AVAILABLE RECORDS section start

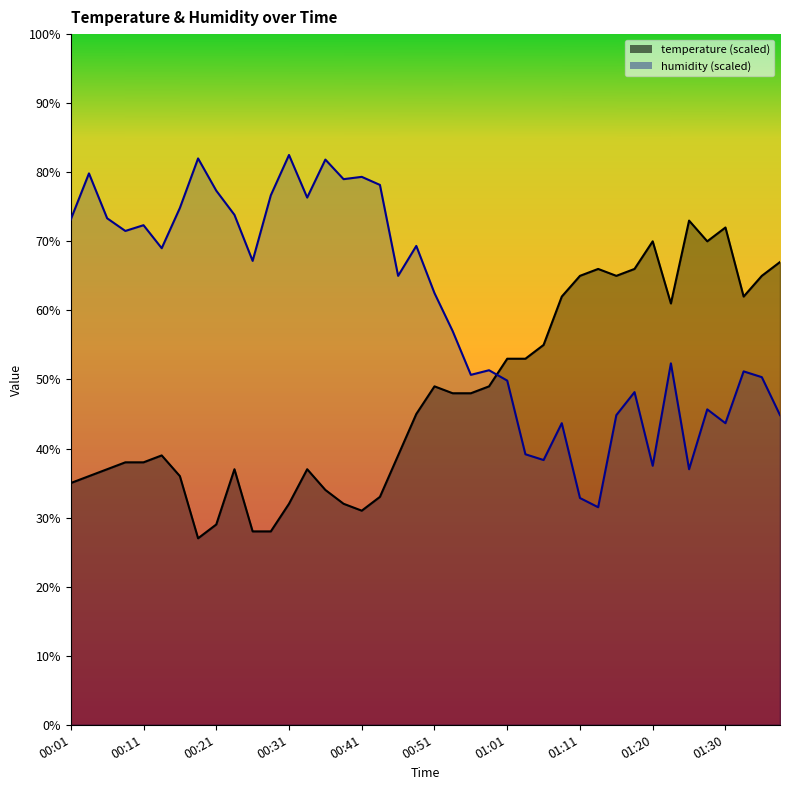

Reading left to right, list all the values displayed in this chart.

temperature: 00:01=35.0	00:04=36.0	00:06=37.0	00:09=38.0	00:11=38.0	00:14=39.0	00:16=36.0	00:19=27.0	00:21=29.0	00:23=37.0	00:26=28.0	00:28=28.0	00:31=32.0	00:33=37.0	00:36=34.0	00:38=32.0	00:41=31.0	00:43=33.0	00:46=39.0	00:48=45.0	00:51=49.0	00:53=48.0	00:56=48.0	00:58=49.0	01:01=53.0	01:03=53.0	01:06=55.0	01:08=62.0	01:11=65.0	01:13=66.0	01:16=65.0	01:18=66.0	01:20=70.0	01:23=61.0	01:25=73.0	01:28=70.0	01:30=72.0	01:33=62.0	01:35=65.0	01:38=67.0
humidity: 00:01=73.2	00:04=79.8	00:06=73.3	00:09=71.5	00:11=72.3	00:14=69.0	00:16=74.8	00:19=82.0	00:21=77.3	00:23=73.8	00:26=67.2	00:28=76.7	00:31=82.5	00:33=76.3	00:36=81.8	00:38=79.0	00:41=79.3	00:43=78.2	00:46=65.0	00:48=69.3	00:51=62.5	00:53=57.0	00:56=50.7	00:58=51.3	01:01=49.8	01:03=39.2	01:06=38.3	01:08=43.7	01:11=32.8	01:13=31.5	01:16=44.8	01:18=48.2	01:20=37.5	01:23=52.3	01:25=37.0	01:28=45.7	01:30=43.7	01:33=51.2	01:35=50.3	01:38=44.8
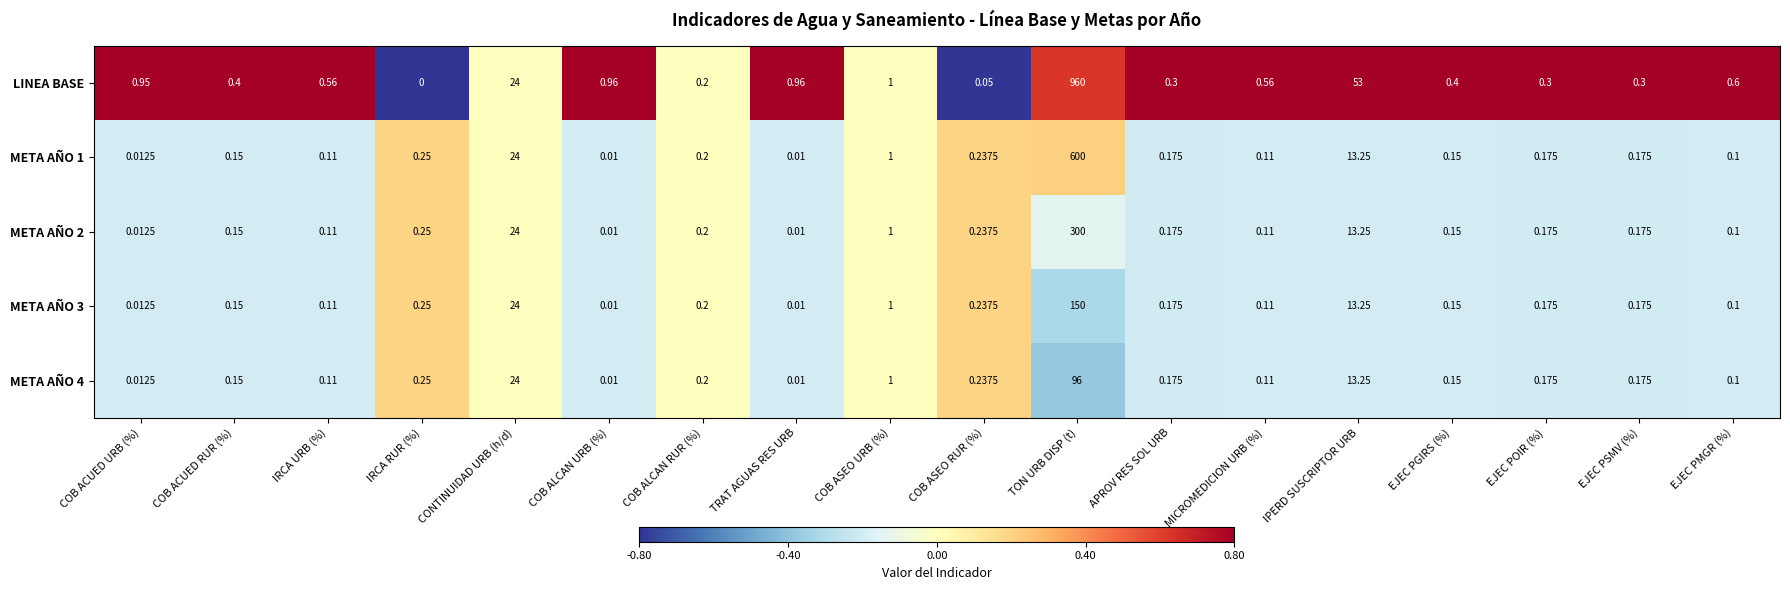

Which category has the lowest value in the LINEA BASE series?

IRCA RUR (%)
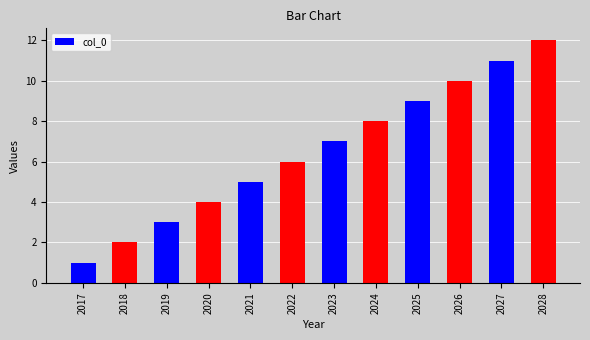

What is the value of the 7th bar from the left?

7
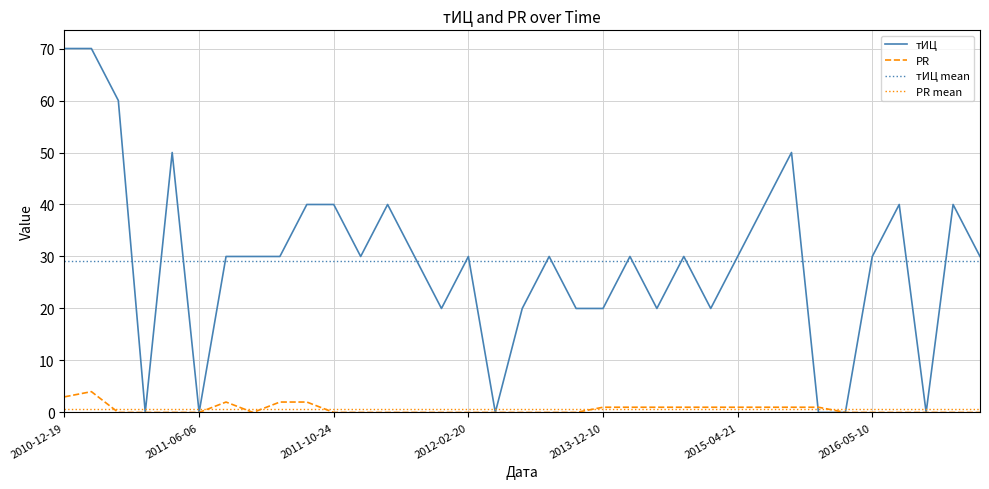

At which label is PR closest to 2?

2011-08-01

AVAILABLE RECORDS section end

§ WORK REQUIRED: Reproduce all of the data above verbatim, omitting the pictures.

§ OUTPUT OF THE TASK:
Reading left to right, list all the values displayed in this chart.

temperature: 00:01=35.0	00:04=36.0	00:06=37.0	00:09=38.0	00:11=38.0	00:14=39.0	00:16=36.0	00:19=27.0	00:21=29.0	00:23=37.0	00:26=28.0	00:28=28.0	00:31=32.0	00:33=37.0	00:36=34.0	00:38=32.0	00:41=31.0	00:43=33.0	00:46=39.0	00:48=45.0	00:51=49.0	00:53=48.0	00:56=48.0	00:58=49.0	01:01=53.0	01:03=53.0	01:06=55.0	01:08=62.0	01:11=65.0	01:13=66.0	01:16=65.0	01:18=66.0	01:20=70.0	01:23=61.0	01:25=73.0	01:28=70.0	01:30=72.0	01:33=62.0	01:35=65.0	01:38=67.0
humidity: 00:01=73.2	00:04=79.8	00:06=73.3	00:09=71.5	00:11=72.3	00:14=69.0	00:16=74.8	00:19=82.0	00:21=77.3	00:23=73.8	00:26=67.2	00:28=76.7	00:31=82.5	00:33=76.3	00:36=81.8	00:38=79.0	00:41=79.3	00:43=78.2	00:46=65.0	00:48=69.3	00:51=62.5	00:53=57.0	00:56=50.7	00:58=51.3	01:01=49.8	01:03=39.2	01:06=38.3	01:08=43.7	01:11=32.8	01:13=31.5	01:16=44.8	01:18=48.2	01:20=37.5	01:23=52.3	01:25=37.0	01:28=45.7	01:30=43.7	01:33=51.2	01:35=50.3	01:38=44.8

Which category has the lowest value in the LINEA BASE series?

IRCA RUR (%)

What is the value of the 7th bar from the left?

7

At which label is PR closest to 2?

2011-08-01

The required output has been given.